[EXTRACTED RECORDS Boundary: Start]
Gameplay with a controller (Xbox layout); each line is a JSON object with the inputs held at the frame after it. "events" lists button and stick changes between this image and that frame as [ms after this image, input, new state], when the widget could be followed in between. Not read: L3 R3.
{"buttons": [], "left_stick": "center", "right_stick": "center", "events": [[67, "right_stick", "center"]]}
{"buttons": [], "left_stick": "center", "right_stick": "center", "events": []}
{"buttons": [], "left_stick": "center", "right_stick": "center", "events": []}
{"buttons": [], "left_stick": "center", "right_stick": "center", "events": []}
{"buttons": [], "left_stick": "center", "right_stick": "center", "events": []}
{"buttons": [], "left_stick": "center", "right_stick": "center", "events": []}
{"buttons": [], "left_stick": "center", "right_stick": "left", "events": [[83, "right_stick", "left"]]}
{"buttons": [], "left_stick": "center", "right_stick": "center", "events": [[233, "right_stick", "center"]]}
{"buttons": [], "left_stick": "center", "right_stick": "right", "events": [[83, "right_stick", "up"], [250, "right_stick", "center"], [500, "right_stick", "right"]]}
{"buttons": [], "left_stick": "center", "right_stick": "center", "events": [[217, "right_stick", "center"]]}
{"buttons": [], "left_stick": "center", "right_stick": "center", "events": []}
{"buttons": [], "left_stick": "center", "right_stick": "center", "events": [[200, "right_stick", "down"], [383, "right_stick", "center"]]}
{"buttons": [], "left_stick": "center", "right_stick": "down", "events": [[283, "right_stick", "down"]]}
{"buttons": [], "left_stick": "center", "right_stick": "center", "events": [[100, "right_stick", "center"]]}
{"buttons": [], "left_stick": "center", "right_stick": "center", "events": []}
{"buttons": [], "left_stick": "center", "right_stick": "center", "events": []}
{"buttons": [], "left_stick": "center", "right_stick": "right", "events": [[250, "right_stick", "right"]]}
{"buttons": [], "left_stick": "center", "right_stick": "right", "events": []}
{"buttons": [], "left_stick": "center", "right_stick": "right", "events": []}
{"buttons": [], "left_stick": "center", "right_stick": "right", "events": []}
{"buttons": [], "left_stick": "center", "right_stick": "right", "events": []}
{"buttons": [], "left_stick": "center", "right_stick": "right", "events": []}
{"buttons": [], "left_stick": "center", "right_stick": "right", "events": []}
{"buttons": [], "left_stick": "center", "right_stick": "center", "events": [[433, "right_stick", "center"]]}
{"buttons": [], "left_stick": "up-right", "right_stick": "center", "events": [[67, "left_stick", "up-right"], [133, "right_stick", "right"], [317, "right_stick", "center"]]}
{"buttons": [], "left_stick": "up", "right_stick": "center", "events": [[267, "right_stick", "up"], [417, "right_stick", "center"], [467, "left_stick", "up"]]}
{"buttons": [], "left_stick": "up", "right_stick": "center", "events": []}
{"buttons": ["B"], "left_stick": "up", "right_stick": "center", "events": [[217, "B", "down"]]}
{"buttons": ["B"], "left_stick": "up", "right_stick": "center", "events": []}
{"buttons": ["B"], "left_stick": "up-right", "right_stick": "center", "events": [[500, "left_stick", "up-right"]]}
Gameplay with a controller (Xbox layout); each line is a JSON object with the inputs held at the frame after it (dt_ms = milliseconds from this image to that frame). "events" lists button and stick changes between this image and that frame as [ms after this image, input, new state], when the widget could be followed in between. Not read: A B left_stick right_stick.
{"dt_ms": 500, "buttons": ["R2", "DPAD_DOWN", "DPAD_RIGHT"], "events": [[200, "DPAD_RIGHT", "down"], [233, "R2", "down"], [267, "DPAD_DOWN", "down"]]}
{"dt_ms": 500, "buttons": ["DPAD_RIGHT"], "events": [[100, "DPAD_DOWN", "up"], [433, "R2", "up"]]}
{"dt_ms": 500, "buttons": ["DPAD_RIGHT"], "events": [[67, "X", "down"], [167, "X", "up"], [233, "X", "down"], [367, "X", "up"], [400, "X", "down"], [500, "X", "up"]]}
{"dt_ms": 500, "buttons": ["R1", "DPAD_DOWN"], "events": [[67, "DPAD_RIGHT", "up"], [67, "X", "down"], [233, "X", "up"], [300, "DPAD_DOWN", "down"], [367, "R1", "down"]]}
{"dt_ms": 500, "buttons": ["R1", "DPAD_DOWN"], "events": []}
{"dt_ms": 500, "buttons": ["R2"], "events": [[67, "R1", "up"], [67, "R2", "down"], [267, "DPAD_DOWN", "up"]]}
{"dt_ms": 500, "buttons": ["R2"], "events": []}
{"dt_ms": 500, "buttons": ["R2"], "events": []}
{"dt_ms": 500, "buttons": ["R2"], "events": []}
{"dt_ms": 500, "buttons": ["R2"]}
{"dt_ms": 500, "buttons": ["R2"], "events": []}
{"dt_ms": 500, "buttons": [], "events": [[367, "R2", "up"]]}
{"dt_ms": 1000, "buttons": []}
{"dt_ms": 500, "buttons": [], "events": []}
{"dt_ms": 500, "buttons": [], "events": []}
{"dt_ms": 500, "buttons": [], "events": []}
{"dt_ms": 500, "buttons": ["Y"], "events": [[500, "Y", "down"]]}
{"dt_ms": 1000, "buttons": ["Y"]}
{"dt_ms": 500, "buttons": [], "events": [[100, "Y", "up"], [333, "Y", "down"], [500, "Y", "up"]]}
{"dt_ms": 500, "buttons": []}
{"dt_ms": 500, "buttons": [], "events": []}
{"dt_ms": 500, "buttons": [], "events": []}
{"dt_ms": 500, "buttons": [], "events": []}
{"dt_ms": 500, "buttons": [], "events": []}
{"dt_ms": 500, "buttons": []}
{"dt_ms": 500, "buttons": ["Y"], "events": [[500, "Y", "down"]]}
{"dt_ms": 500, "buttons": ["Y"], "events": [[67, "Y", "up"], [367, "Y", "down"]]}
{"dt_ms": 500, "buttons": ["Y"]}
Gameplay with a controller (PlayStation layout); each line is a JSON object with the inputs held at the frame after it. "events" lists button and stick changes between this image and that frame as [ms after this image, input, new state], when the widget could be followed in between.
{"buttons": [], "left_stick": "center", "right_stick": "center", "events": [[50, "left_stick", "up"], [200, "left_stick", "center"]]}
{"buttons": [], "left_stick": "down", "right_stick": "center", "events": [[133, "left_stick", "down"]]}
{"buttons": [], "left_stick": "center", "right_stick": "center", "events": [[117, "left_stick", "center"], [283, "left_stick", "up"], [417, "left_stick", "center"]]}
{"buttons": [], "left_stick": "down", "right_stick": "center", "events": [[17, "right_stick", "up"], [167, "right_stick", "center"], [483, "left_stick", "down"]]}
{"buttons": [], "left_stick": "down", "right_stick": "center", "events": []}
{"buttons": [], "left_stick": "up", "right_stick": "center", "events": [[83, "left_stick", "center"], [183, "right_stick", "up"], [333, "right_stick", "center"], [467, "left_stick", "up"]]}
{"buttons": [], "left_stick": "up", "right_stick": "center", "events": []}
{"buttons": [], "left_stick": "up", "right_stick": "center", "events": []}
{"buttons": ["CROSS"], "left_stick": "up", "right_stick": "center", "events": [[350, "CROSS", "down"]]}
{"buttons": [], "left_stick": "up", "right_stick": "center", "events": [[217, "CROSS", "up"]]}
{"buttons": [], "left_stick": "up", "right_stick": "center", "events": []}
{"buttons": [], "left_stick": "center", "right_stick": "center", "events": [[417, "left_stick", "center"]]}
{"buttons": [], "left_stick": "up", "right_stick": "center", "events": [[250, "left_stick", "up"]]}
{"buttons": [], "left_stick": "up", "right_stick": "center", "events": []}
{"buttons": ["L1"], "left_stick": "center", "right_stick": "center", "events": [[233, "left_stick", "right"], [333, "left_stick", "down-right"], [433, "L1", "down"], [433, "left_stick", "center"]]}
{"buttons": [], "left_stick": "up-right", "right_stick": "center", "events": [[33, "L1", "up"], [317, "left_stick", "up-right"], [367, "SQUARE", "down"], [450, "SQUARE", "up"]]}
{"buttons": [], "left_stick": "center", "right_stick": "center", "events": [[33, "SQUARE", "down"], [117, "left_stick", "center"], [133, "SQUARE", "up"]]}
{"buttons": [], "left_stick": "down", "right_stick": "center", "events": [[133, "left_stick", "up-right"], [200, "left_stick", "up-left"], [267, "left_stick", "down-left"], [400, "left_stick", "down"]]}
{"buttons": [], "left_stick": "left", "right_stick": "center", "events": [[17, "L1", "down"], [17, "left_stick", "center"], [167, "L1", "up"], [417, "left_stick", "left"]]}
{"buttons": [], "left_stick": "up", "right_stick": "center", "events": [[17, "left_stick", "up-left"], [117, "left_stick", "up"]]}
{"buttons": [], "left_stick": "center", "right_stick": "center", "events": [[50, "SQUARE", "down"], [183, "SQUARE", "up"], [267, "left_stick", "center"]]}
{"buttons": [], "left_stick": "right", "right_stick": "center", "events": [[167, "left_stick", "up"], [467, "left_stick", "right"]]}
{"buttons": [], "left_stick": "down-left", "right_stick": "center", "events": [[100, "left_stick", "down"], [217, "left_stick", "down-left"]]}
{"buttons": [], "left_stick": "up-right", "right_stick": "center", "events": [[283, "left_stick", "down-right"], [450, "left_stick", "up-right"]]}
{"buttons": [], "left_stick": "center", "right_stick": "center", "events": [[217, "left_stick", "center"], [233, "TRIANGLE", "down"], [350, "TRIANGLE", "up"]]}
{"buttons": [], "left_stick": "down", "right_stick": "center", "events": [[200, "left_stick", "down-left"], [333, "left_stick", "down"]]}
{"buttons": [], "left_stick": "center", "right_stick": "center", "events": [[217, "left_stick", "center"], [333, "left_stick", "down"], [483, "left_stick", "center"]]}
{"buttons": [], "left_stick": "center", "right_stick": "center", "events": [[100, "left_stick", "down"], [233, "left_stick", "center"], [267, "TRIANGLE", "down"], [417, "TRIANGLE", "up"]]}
[EXTRACTED RECORDS Boundary: End]
→ WORK INSTRUCTIONS
Using the data above, tally each line that contains "between". Write only the total.

→ FINISHED EXERCISE
3